FDA accepted Pfizer and Astellas’ supplemental New Drug Application (sNDA) for Xtandi, expanding its indication to include patients with non-metastatic castration-sensitive prostate cancer (nmCSPC) with high-risk biochemical recurrence (BCR)
FDA grants priority review for Xtandi. (Credit: Pfizer Inc.)
Pfizer and Astellas Pharma announced that the US Food and Drug Administration (FDA) has granted priority review for their prostate cancer drug Xtandi (enzalutamide).
The US health regulator accepted their supplemental New Drug Application (sNDA) for Xtandi and granted a Prescription Drug User Fee Act (PDUFA) date of Q4 2023.
Xtandi was previously approved to treat metastatic castration-sensitive prostate cancer mCSPC, also known as metastatic hormone-sensitive prostate cancer (mHSPC).
The sNDA expands Xtandi’s indication to include patients with non-metastatic castration-sensitive prostate cancer (nmCSPC) with high-risk biochemical recurrence (BCR).
The drug is currently approved in more than 100 countries, including the US, European Union (EU) and Japan, for the treatment of one or more indications.
The US FDA is currently reviewing the companies’ sNDA under its Real-Time Oncology Review (RTOR) programme and Project Orbis initiatives.
Pfizer executive vice president and chief oncology research and development officer Chris Boshoff said: “The FDA’s granting of a Priority Review designation reinforces the need to bring new treatment options for patients with high-risk biochemical recurrent nmCSPC.
“We believe the EMBARK data demonstrate the potential of Xtandi, if approved, to help patients earlier in the course of their disease, building on Xtandi’s foundation as an existing standard of care in prostate cancer.”

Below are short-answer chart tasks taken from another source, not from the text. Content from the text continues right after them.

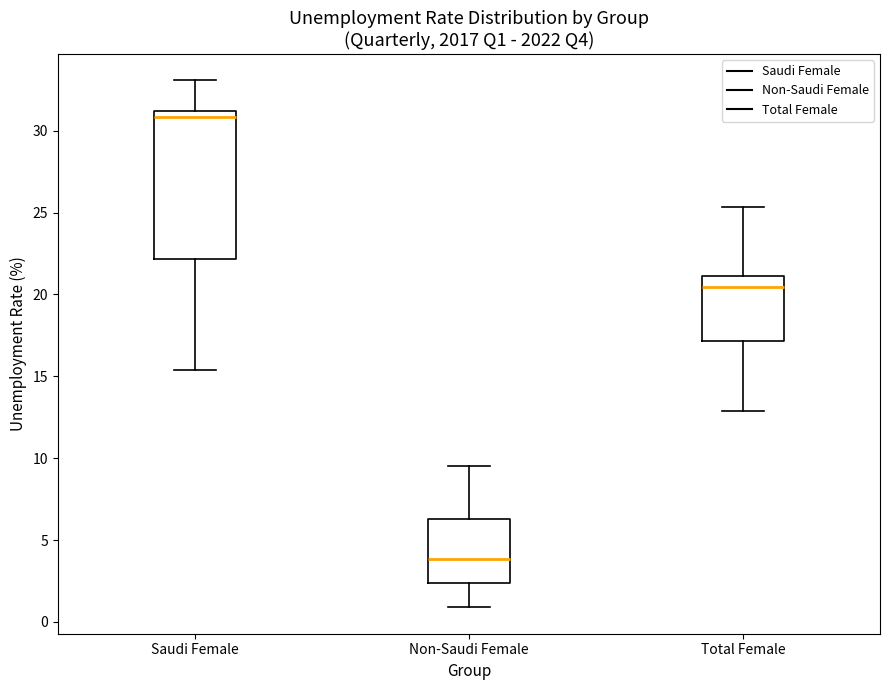

Which box's median line is the lowest?

Non-Saudi Female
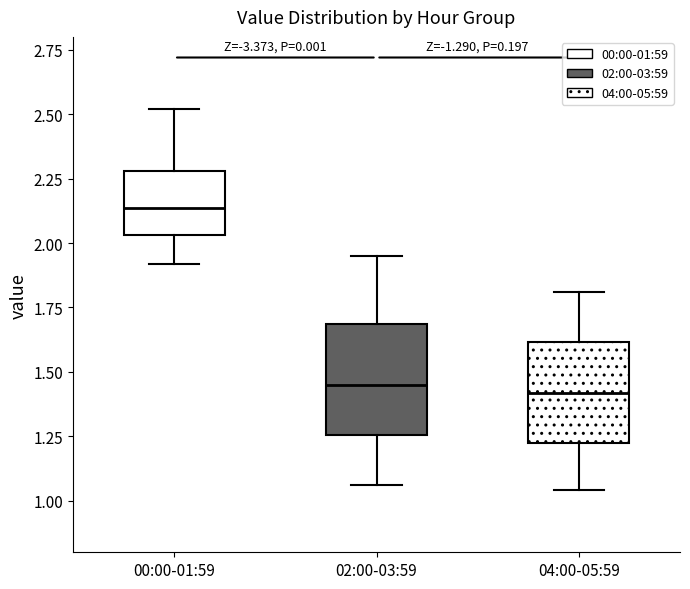

Reading left to right, transcribe this box plot: for each box, give where its median line is, the range the box spans, and where its two whiskers end, as read against the y-axis. The values are not printed on the chart, so give them approximately, as read against the axis.

00:00-01:59: median 2.15, box 2.05 to 2.30, whiskers 1.90 to 2.50
02:00-03:59: median 1.45, box 1.25 to 1.70, whiskers 1.05 to 1.95
04:00-05:59: median 1.40, box 1.25 to 1.60, whiskers 1.05 to 1.80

Pfizer and Astellas submitted the sNDA for Xtandi, based on results from the Phase 3 EMBARK trial, which evaluated patients with nmCSPC with high-risk BCR.
In the study, the participants were divided into three study groups, to receive either a combination of Xtandi plus leuprolide, or placebo plus leuprolide, or Xtandi alone.
The Phase 3 study met its primary endpoint of metastasis-free survival (MFS) for the Xtandi plus leuprolide arm, with a 58% reduction in the risk of metastasis or death compared to placebo plus leuprolide.
Xtandi showed an overall safety profile that was consistent with the known safety profile.
The most common adverse events include fatigue, hot flush, gynecomastia, and arthralgia.
Xtandi, in combination with leuprolide or as monotherapy, has not been approved by any regulatory authority for the treatment of patients with nmCSPC with high-risk BCR.
Astellas senior vice president and oncology development head Ahsan Arozullah said: “Biochemical recurrence can be one of the first indicators that prostate cancer is returning or will spread, particularly among those patients that experience rapid PSA doubling times.
“The goal of treatment in this setting is to delay the spread of the cancer cells to other parts of the body. The addition of Xtandi to leuprolide has shown greater clinical benefit compared to placebo plus leuprolide, and we look forward to working with the FDA and other global regulatory authorities to bring Xtandi to these patients.”